Les autorités locales doivent prendre part à ce dispositif de reconnaissance nationale : dans chaque commune, il faut identifier les veuves et orphelins et les blessés de guerre et leur donner une place dans les cérémonies locales, accorder dans les édifices publics une place aux héros, leur faire des monuments spécifiques, mettre les rues en leur nom ou des places…
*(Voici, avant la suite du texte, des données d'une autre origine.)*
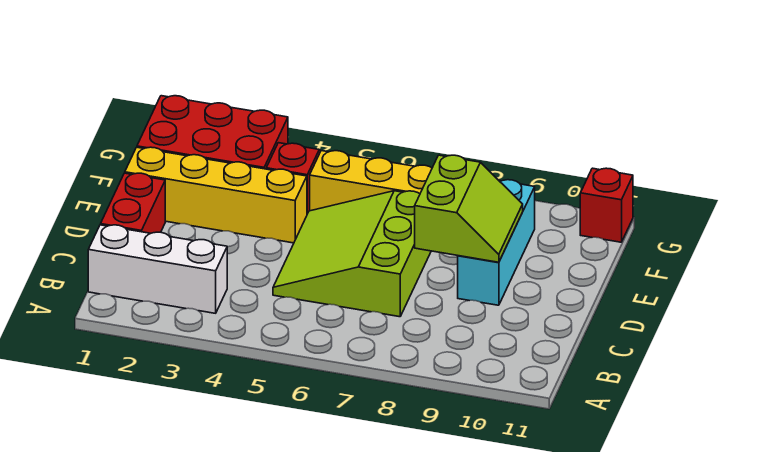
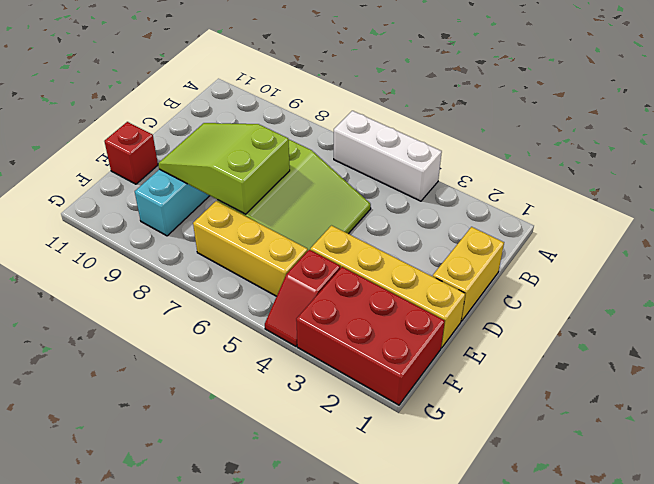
white 1x3 brick [88,225,227,313] -> white 1x3 brick moved to [334,111,442,201]
red 1x2 brick [101,173,165,233] -> yellow 1x2 brick [433,227,504,321]
lime 2x2 slope [415,155,523,262] -> lime 2x3 slope [158,123,290,214]
red 1x1 brick [580,168,633,242] -> red 1x1 brick moved to [104,122,158,184]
Au niveau national à l’occasion de la fête de l’armée, des initiatives de solidarité en faveur des veuves, orphelins et des blessés peuvent être envisagées. On peut décider, à l’instar de ce qui est fait pour les personnes âgées dans le cadre du mois de la solidarité, que l’ensemble des autorités nationales se partagent entre les différentes familles de disparus et les blessés de guerre afin de leur signifier que la nation reconnaissante ne les oublie pas.
Les initiatives étatiques, nationales et locales, feront écho à celles des services sociaux des FAMA, de la société civile et des forces vives pour rendre à nos héros les hommages qu’ils méritent. Les autorités peuvent inciter et encourager les activités de ces acteurs au bénéfice des soldats et de leurs familles. Elles peuvent également mettre en place un dispositif de recueil voire de prime aux idées et suggestions utiles dans le sens de la solidarité de la nation à l’égard des forces de sécurité.
Ces initiatives viendront compléter toutes les activités prévues dans la Loi d’orientation et de programmation militaire (soutiens divers, renforcement de la formation, amélioration des rémunérations, acquisition d’équipements, réalisation d’infrastructures dont un hôpital militaire, premier en son genre dans notre pays, etc.) qu’il convient de concrétiser rapidement.
Nos soldats doivent sentir l’Etat et la nation derrière eux comme c’est le cas ailleurs. Et, comme ailleurs, ils donneront le meilleur d’eux-mêmes au service de nous tous.